As our friendship progressed, I found myself opening up more and more. I felt I was regaining the ability to care and trust again. There was something special about him that made it seamless and easy to bond. What I found amazing was my desire to invest my time and energy into this budding new relationship. When my emotions started getting the best of me, I found it to be the most extraordinary outcome. Emotions buried so deep, I thought they would never resurface again! “What’s happening to me?”

The Undeniable Impact Of Acceptance

#3 Nasreen On A Tandem Bike image is described in the body of the post.
#3 Nasreen On A Tandem Bike

Often, the feeling of being “understood” in relationships becomes the main foundation upon which two people form their bond. “We are on the same page, and we understand each other” are the words and emotions most desired. However, in my case, “understanding” and being “understood” wasn’t always the case. At times I just didn’t “understand” him at all. Sometimes I’d just roll my eyes and think “men are so crazy” as his actions, words, and behavior was so puzzling.  

“I accept you as you are” were the words that resonated deep in my soul, the first time I heard them spoken by him! “Acceptance” is a simple word, but it had a profound impact on me. My quirks and idiosyncrasies, my zest for life and overzealousness, and the main one, my disability, were all accepted! “Wow, could this really be?”

This pivotal moment made me realize that love is acceptance and is unconditional. Disability or not, the dawning of a new day had begun. I felt as though the warm sun had shone upon me and all my senses were awakened. I felt positive, and life has purpose once again!

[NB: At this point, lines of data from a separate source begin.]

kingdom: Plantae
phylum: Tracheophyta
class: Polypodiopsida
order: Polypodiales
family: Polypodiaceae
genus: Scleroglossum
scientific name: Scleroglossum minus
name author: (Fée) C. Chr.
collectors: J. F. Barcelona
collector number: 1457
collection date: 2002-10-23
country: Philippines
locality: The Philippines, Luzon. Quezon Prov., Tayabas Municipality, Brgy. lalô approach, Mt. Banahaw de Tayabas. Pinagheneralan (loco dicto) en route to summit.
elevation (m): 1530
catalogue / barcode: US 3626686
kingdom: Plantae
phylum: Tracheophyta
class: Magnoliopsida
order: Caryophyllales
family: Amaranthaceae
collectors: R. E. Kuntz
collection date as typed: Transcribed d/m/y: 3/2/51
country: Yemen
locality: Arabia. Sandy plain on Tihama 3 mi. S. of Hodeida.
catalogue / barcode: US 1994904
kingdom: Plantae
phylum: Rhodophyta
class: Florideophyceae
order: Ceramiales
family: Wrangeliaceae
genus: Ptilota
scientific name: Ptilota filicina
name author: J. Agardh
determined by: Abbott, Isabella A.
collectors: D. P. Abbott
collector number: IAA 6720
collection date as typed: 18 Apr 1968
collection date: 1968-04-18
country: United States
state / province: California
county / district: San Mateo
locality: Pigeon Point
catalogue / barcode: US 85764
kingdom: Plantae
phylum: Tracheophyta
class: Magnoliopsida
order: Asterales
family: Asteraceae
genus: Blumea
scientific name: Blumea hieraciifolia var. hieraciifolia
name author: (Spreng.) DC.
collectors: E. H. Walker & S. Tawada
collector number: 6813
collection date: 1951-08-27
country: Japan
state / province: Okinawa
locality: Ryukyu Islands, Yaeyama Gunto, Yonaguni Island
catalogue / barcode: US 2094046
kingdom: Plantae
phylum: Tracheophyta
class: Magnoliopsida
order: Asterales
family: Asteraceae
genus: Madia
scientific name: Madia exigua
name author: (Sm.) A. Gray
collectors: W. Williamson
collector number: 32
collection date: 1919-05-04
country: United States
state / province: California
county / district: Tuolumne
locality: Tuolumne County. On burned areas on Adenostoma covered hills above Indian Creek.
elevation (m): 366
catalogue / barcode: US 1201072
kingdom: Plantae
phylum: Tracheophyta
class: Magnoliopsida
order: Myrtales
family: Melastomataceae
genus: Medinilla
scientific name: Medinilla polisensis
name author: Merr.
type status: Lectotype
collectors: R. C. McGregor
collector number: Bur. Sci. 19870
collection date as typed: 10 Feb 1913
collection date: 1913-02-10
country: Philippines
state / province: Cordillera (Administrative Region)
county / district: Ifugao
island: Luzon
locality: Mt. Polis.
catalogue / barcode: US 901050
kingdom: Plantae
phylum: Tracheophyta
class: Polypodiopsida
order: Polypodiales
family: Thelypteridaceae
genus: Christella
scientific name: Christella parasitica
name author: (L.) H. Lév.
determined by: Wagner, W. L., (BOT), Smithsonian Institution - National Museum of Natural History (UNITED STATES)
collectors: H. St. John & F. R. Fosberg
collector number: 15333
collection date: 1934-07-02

No matter how late in life it happens, lucky are those who get a second chance. It is finally here for me, and I’m ready. If it comes for you, go for it! Don’t think! Just grab it with both hands and never look back. Let’s raise a cup of cheer for second chances. They are priceless!

Connecting With Nasreen:

Second Chance After Despair & Devastation Featured Image:

In this image Nasreen is standing on a patio deck on the shore of a lake in India. Her shoulder length brown hair is softly blowing in the wind. She is wearing a bright orange top with blue jeans and sunglasses. The lake can be seen in the background along with trees, a table and some chairs.

Additional Images:

  1. Nasreen is standing on a partially shaded porch. She is wearing sunglasses, a black skirt with a pretty black & white print top.
  2. As a Canadian resident, Nasreen shares this pretty night shot of the CN Tower illuminated in blue light.
  3. In Nasreen’s third photo she is riding shotgun on a tandem bike statue. This statue is complete with a statue passenger on the rear seat.